How To Rob The Treasury For Bonuses

This article is from The Market Ticker blog. Goldman Sachs has been called the biggest insider trading operation in the world. The incestious relationship between the US Treasury and Goldman has been well documented. It seems anyone who has been high up in the Treasury was a former Goldman executive. How is it that Goldman Sachs always seems to have huge trading profits each quarter, no matter if we are in a bull or bear market? It is easy to make profits trading when you know in advance when and in what market the government is going to launch their intervention.-Lou


Staff at Goldman Sachs staff can look forward to the biggest bonus payouts in the firm's 140-year history after a spectacular first half of the year, sparking concern that the big investment banks which survived the credit crunch will derail financial regulation reforms.

A lack of competition and a surge in revenues from trading foreign currency, bonds and fixed-income products has sent profits at Goldman Sachs soaring, according to insiders at the firm.
Nothing like a little taxpayer money funneled through AIG to add to the pool, right?

In April, Goldman said it would set aside half of its £1.2bn first-quarter profit to reward staff, much of it in bonuses.

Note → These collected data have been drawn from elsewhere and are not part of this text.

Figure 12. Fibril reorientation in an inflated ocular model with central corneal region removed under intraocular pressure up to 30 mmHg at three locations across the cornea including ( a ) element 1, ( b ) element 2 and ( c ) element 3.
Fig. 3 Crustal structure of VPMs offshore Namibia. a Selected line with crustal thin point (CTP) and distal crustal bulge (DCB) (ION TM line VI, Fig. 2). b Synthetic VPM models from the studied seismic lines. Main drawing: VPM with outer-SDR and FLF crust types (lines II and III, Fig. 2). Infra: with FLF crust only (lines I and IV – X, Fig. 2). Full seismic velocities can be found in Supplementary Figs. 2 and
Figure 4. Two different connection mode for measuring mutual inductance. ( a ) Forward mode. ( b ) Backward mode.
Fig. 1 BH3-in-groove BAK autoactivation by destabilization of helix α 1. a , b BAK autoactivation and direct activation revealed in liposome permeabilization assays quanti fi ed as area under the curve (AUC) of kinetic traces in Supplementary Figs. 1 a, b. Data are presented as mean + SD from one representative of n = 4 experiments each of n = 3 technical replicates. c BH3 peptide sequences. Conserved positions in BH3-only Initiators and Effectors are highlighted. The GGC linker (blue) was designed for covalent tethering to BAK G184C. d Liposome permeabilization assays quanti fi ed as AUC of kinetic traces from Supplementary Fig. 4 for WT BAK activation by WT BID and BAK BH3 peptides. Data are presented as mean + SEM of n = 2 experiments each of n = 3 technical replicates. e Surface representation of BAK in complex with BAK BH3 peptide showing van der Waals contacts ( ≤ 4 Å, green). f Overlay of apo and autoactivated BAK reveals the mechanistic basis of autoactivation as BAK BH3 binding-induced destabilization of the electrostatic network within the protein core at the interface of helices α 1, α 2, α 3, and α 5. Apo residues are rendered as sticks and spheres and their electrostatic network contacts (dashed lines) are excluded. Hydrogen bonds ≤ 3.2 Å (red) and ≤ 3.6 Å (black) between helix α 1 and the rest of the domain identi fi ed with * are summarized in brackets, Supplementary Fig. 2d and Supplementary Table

It is believed to have paid 973 bankers $1m or more last year, while this year's payouts are on track to be the highest for most of the bank's 28,000 staff, including about 5,400 in London.

Let's remember that Goldman got roughly $10 billion in AIG-funneled money to "settle" CDS that their CEO said was a fully-hedged position and which would have had no material impact if AIG had gone down, mostly because they had collected nearly all of the hedge before AIG got in serious trouble.

That is, they got paid twice - once with their hedge (good move guys) and again by government fiat, directed by Henry Paulson who coincidentally used to run Goldman.

Also note the size of the first-quarter profit, multiply by four (assuming equally good results) and then compare against the "extra" payout through AIG to figure out whether there would be any bonus pool absent that payment.

Looks to me like the US Taxpayer is funding all of Goldman's bonuses, never mind this ditty:
Last week, the firm predicted that President Barack Obama's government could issue $3.25tn of debt before September, almost four times last year's sum. Goldman, a prime broker of US government bonds, is expected to make hundreds of millions of dollars in profits from selling and dealing in the bonds.

Nice, eh? Do Treasury's bidding, get paid for it, get an extra $10 billion from the taxpayer as a gift to cover a bet you had already hedged against default, and pocket it all.
Change we can believe in - yep, we'll steal even more than we did under The Bush Administration!